What Have Inspectors Found at La Bella Of Edwardsville?

State health inspectors documented 43 deficiencies at LA BELLA OF EDWARDSVILLE during 2022 to 2025. These included: 1 Immediate Jeopardy (the most serious level, indicating potential for serious harm or death), 11 that caused actual resident harm, and 31 with potential for harm. Immediate Jeopardy findings are rare and represent the most serious regulatory concerns. They require immediate corrective action.

Who Owns and Operates La Bella Of Edwardsville?

LA BELLA OF EDWARDSVILLE is owned by a for-profit company. For-profit facilities operate as businesses with obligations to shareholders or private owners. The facility operates independently rather than as part of a larger chain. With 120 certified beds and approximately 107 residents (about 89% occupancy), it is a mid-sized facility located in EDWARDSVILLE, Illinois.

How Does La Bella Of Edwardsville Compare to Other Illinois Nursing Homes?

Compared to the 100 nursing homes in Illinois, LA BELLA OF EDWARDSVILLE's overall rating (1 stars) is below the state average of 2.5, staff turnover (69%) is significantly higher than the state average of 46%, and health inspection rating (2 stars) is below the national benchmark.

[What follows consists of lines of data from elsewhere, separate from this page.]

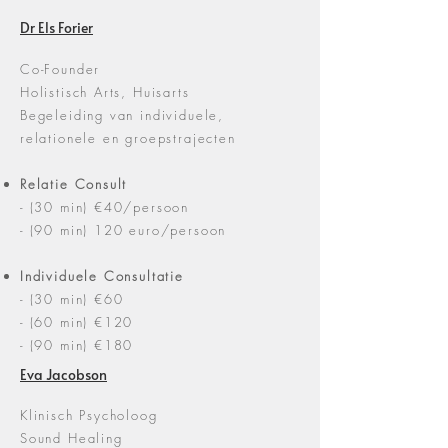
Dr Els Forier
Co-Founder
Holistisch Arts, Huisarts
Begeleiding van individuele,
relationele en groepstrajecten
Relatie
Consult
- (30 min)
€
40/persoon
- (90 min) 120 euro/persoon
Individuele
Consultatie
- (30 min)
€
60
- (60 min)
€
120
- (90 min)
€
180
Eva Jacobson
Klinisch Psycholoog
Sound Healing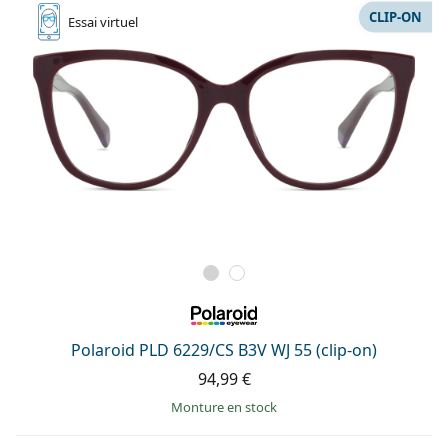
CLIP-ON
Essai
virtuel
Polaroid PLD 6229/CS B3V WJ 55 (clip-on)
94,99 €
Monture en stock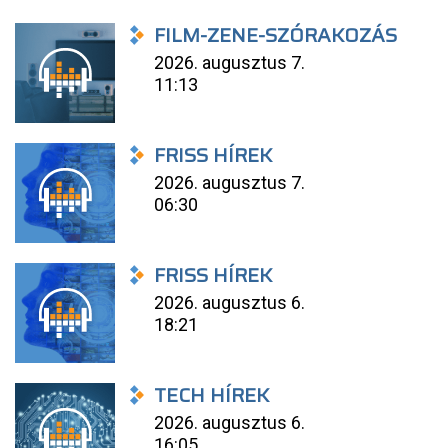
FILM-ZENE-SZÓRAKOZÁS
2026. augusztus 7.
11:13
FRISS HÍREK
2026. augusztus 7.
06:30
FRISS HÍREK
2026. augusztus 6.
18:21
TECH HÍREK
2026. augusztus 6.
16:05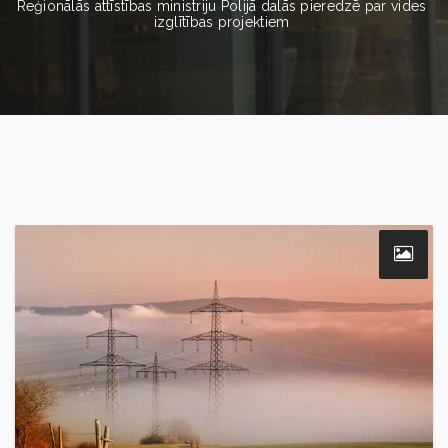
Reģionālās attīstības ministriju Polijā dalās pieredzē par vides
izglītības projektiem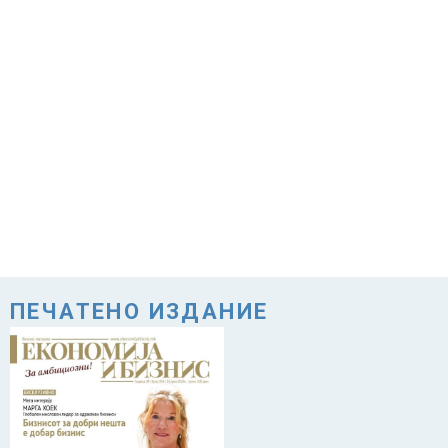
ПЕЧАТЕНО ИЗДАНИЕ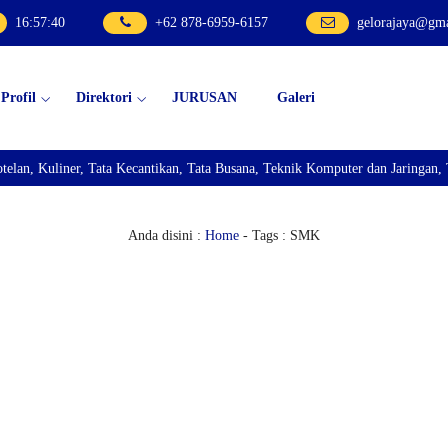
16
:
57
:
40
+62 878-6959-6157
gelorajaya@gm
Profil
Direktori
JURUSAN
Galeri
Kuliner, Tata Kecantikan, Tata Busana, Teknik Komputer dan Jaringan, Tekni
Anda disini :
Home
-
Tags : SMK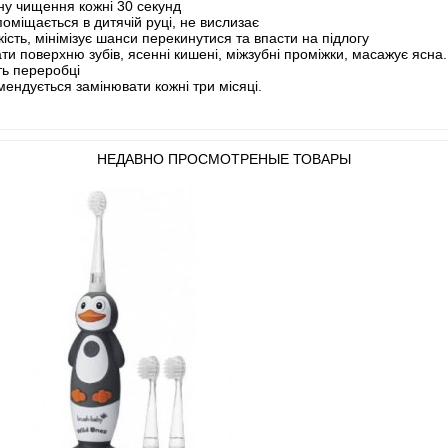
ну чищення кожні 30 секунд
поміщається в дитячій руці, не вислизає
ійкість, мінімізує шанси перекинутися та впасти на підлогу
 поверхню зубів, ясенні кишені, міжзубні проміжки, масажує ясна.
ть переробці
мендується замінювати кожні три місяці.
НЕДАВНО ПРОСМОТРЕНЫЕ ТОВАРЫ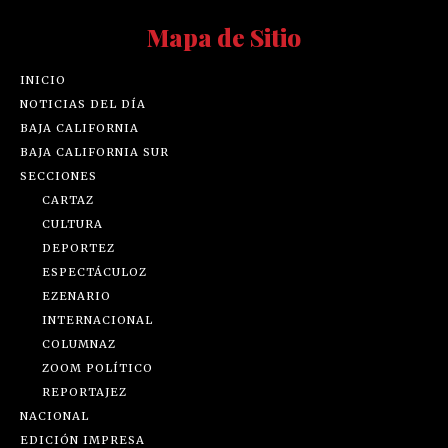
Mapa de Sitio
INICIO
NOTICIAS DEL DÍA
BAJA CALIFORNIA
BAJA CALIFORNIA SUR
SECCIONES
CARTAZ
CULTURA
DEPORTEZ
ESPECTÁCULOZ
EZENARIO
INTERNACIONAL
COLUMNAZ
ZOOM POLÍTICO
REPORTAJEZ
NACIONAL
EDICIÓN IMPRESA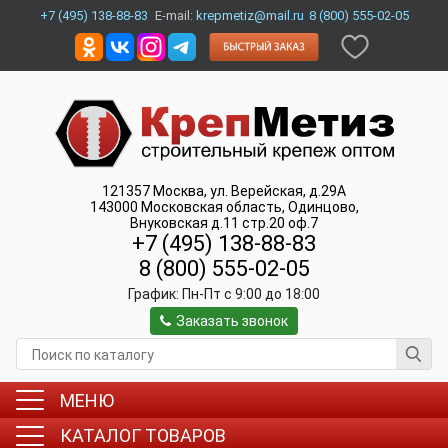
+7 (495) 138-88-83
E-mail:
krepmetiz@mail.ru
8 (800) 555-02-05
121357
Москва
,
ул. Верейская, д.29А
143000
Московская область, Одинцово
,
Внуковская д.11 стр.20 оф.7
+7 (495) 138-88-83
8 (800) 555-02-05
График:
Пн-Пт c 9:00 до 18:00
Заказать звонок
МЕНЮ
КАТАЛОГ ТОВАРОВ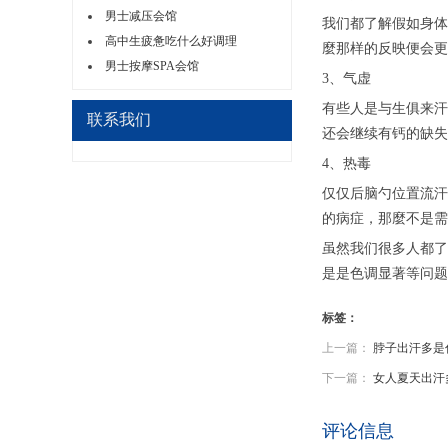
男士减压会馆
我们都了解假如身体
高中生疲惫吃什么好调理
麼那样的反映便会更
男士按摩SPA会馆
3、气虚
有些人是与生俱来汗
联系我们
还会继续有钙的缺失
4、热毒
仅仅后脑勺位置流汗
的病症，那麼不是需
虽然我们很多人都了
是是色调显著等问题
标签：
上一篇：
脖子出汗多是
下一篇：
女人夏天出汗
评论信息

What Should Families Ask When Visiting La Bella Of Edwardsville?

Based on this facility's data, families visiting should ask: "What changes have been made since the serious inspection findings, and how are you preventing similar issues?" "What safeguards and monitoring systems are in place to protect residents from abuse or neglect?" "How do you ensure continuity of care given staff turnover, and what is your staff retention strategy?" "Can you walk me through typical staffing levels on day, evening, and night shifts?" These questions are particularly relevant given the facility's Immediate Jeopardy citations, the substantiated abuse finding on record, the facility's high staff turnover rate, and the below-average staffing rating.

Is La Bella Of Edwardsville Safe?

Based on CMS inspection data, LA BELLA OF EDWARDSVILLE has documented safety concerns. The facility has 1 substantiated abuse finding (meaning confirmed case of resident harm by staff or other residents). Inspectors have issued 1 Immediate Jeopardy citation (the most serious violation level indicating risk of serious injury or death). The facility has a 1-star overall rating and ranks #100 of 100 nursing homes in Illinois. Families considering this facility should ask detailed questions about what corrective actions have been taken since these incidents.

Do Nurses at La Bella Of Edwardsville Stick Around?

Staff turnover at LA BELLA OF EDWARDSVILLE is high. At 69%, the facility is 23 percentage points above the Illinois average of 46%. Registered Nurse turnover is particularly concerning at 83%. RNs handle complex medical decisions and coordinate care — frequent RN changes can directly impact care quality. High turnover means new staff may not know residents' individual needs, medications, or preferences. It can also be disorienting for residents, especially those with dementia who rely on familiar faces. Families should ask: What is causing the turnover? What retention programs are in place? How do you ensure care continuity during staff transitions?

Was La Bella Of Edwardsville Ever Fined?

LA BELLA OF EDWARDSVILLE has been fined $160,024 across 7 penalty actions. This is 4.6x the Illinois average of $34,679. Fines at this level are uncommon and typically indicate a pattern of serious deficiencies, repeated violations, or failure to correct problems promptly. CMS reserves penalties of this magnitude for facilities that pose significant, documented risk to resident health or safety. Families should request specific documentation of what issues led to these fines and what systemic changes have been implemented.

Is La Bella Of Edwardsville on Any Federal Watch List?

LA BELLA OF EDWARDSVILLE is not on any federal watch list. The most significant is the Special Focus Facility (SFF) program, which identifies the bottom 1% of nursing homes nationally based on persistent, serious quality problems. Not being on this list means the facility has avoided the pattern of deficiencies that triggers enhanced federal oversight. This is a positive indicator, though families should still review the facility's inspection history directly.